A little peek behind the curtain for you. This discussion was borne out of a lot of thinking about 649, and a massive multi-week email thread between four people (but mostly volleys between Carl and myself). We proposed a lot of things, and opinions differed; some ideas were abandoned, others were merely tabled for later. Here’s the most interesting of those alternate ideas, boiled out of that discussion and presented here for your interest… in case you’re not already bored with reading about this!


In my previous big 649 thread, Petr Viktorin proposed we “just store the strings”, rather than reverse-engineer them by running __compute_annotations__ in a “fake globals” runtime environment. That idea has definite merit. I’m not averse to this approach, but tabled it for now for three reasons.

First, we already know we need to support HYBRID format, which itself requires all the same machinery we’d need to reverse-compute STRING format. So, in a way, by doing the work to implement HYBRID format–which we’re already committed to doing–we get STRING format for just a little more work. In contrast, “just store the strings” would require a lot of novel work: instrumenting the compiler to also store the source code for the annotations somewhere we can get at them at runtime, then modifying inspect.get_annotations to return that when asked for STRING format.

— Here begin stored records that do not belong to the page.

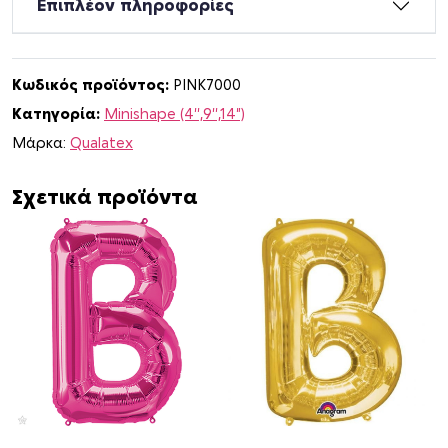
Επιπλέον πληροφορίες
ν
ι
Γ
Κωδικός προϊόντος:
PINK7000
ρ
Κατηγορία:
Minishape (4'',9'',14")
ά
μ
Μάρκα:
Qualatex
μ
α
Σχετικά προϊόντα
D
Μ
π
λ
ε
π
ο
σ
ό
τ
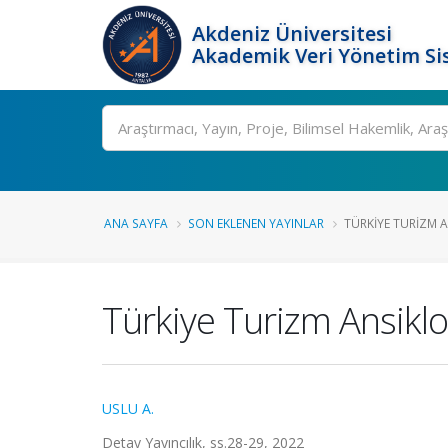
Akdeniz Üniversitesi
Akademik Veri Yönetim Si
Ara
ANA SAYFA
SON EKLENEN YAYINLAR
TÜRKIYE TURIZM AN
Türkiye Turizm Ansiklop
USLU A.
Detay Yayıncılık, ss.28-29, 2022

Second, there was some worry about the memory consumption of the annotation source code strings, particularly as they’d rarely get examined at runtime. Petr was aware of this, and as part of his initial proposal suggested adding a lazy-loading facility–though this proposal was only in the abstract. Adding a lazy-loading facility to modules is something we’ve been talking about for a while now, but no firm proposal exists yet, much less an implemented solution–in part because we haven’t really needed it. Adding such a facility would probably also have to be be part of this approach, yet right now we don’t know how best to implement it. (I actually had a brainstorm about this a day or two back and posted a new topic outlining my idea. But so far that’s only an idea.)

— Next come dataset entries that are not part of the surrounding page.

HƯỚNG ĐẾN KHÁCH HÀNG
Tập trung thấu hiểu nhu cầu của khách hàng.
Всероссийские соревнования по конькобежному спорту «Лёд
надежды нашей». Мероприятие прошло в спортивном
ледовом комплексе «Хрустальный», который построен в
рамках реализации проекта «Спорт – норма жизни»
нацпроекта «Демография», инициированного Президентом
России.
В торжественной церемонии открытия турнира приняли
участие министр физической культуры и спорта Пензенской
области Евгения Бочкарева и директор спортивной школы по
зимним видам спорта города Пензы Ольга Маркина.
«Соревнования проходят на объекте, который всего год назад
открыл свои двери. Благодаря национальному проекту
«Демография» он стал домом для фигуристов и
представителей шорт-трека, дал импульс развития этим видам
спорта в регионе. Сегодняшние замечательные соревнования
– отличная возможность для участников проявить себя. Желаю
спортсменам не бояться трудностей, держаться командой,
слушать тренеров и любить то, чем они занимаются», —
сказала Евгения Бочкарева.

Third, it’s not clear to me precisely what “just store the strings” means. The obvious meaning is, “store all the text of the annotation, starting immediately after the colon and continuing until immediately before either the comma or the curly-brace that ends the annotation”. But this seems a little strange once you mix in newlines and comments. Consider this code sample:

def foo(a: typing.Union[
    int, # obviously!
    str, # if you think about it, we need this too
    unloaded_module.MonkeyBusiness # surprised? don't be!
    ]): pass

The literal “just store the strings” annotation for this would be

' typing.Union[\n    int, # obviously!\n    str, # if you think about it, we need this too\n    unloaded_module.MonkeyBusiness # surprised? don't be!\n    `

What a mess! Is that really what we want? If so, then okay, this isn’t a real concern. But if we want to “clean it up” before returning it for STRING format, we’d have to figure out what “cleaning it up” meant–how far to take it. Stripping the string of leading and trailing whitespace makes sense. Strip comments? Probably. Convert newlines into spaces, and normalize non-quoted spaces into a single space? Not sure.

I’m not claiming this third concern is a showstopper, just that it’s pretty up in the air at the moment.